In response to her request, Malta sent the light globes flocking after her. They followed her, and when she halted, they did. When they gathered around the tapestry, it was almost like looking out a window into a woven world. It was all there. The perspective had been skewed deliberately by the weaver so that more landmarks could be included. “There.” She lifted her hand and pointed as she spoke. “That would be the famous map tower of Kelsingra. From what I have read, I believe that map towers were created in several of their larger cities. In each tower there would be a large relief map of the surrounding area, and the encircling windows of the tower looked out on the depicted area. Sometimes there were symbols for more distant locations. The scrolls imply that somehow the map towers helped people to travel swiftly, but they do not say how. The map tower at Kelsingra is referred to in several scrolls, perhaps indicating that it was of more importance than some of the others.”

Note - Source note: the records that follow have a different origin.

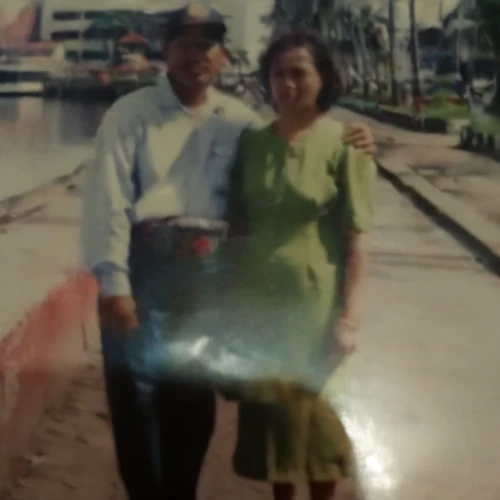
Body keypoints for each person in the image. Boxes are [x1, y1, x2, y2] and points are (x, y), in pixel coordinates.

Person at [82, 3, 376, 500]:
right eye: (184, 43)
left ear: (223, 57)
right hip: (146, 270)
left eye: (207, 44)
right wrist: (115, 285)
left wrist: (358, 137)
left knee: (194, 407)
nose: (196, 54)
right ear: (165, 50)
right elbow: (107, 202)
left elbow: (290, 150)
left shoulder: (241, 122)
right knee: (138, 404)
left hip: (208, 277)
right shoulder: (129, 115)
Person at [222, 30, 377, 500]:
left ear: (322, 78)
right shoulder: (251, 145)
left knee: (318, 424)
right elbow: (237, 227)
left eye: (298, 72)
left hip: (314, 304)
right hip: (257, 300)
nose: (287, 83)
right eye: (277, 73)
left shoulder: (346, 144)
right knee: (274, 424)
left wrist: (348, 318)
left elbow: (355, 243)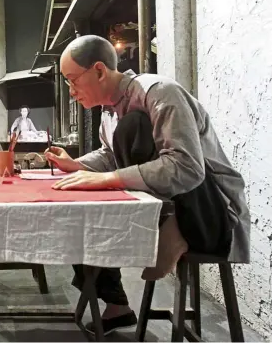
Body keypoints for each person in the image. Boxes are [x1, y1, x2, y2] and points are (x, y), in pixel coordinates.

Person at [44, 34, 250, 336]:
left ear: (100, 70)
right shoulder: (109, 113)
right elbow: (110, 156)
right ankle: (116, 304)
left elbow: (187, 168)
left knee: (133, 127)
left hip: (211, 212)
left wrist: (106, 179)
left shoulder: (159, 92)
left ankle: (176, 226)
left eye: (73, 81)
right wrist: (77, 166)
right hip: (157, 204)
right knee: (79, 215)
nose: (71, 91)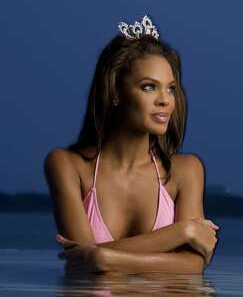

Distantly she heard her own voice. She had taken on a pedagogic tenor, the tone she had sometimes dreamed that she would employ someday when her scholarship was recognized and people would wish her to share her knowledge. Never had she dreamed she would lecture in a place like Cassarick or that her audience would include an Elderling. Her hand moved and she pointed again. “You can see that the map tower is in the spire of a very impressive building. The decorative frieze on the front shows an Elderling woman plowing behind an ox. The adjacent wall, as you can see, depicts a queen dragon. I speculate that the conjunction of the two is no accident, but shows that the two of them were as important to the city as the two walls that support this main city structure. We can only wonder what was on the other two faces of the building.
“Note the depth and width of the stairs that approach the grand entry doors. Humans, or human-size Elderlings, would have no need of such steps, nor of such immense doors. It’s clear to me that this structure, identified in one scroll as the Citadel of Records, welcomed both Elderlings and dragons inside its walls.”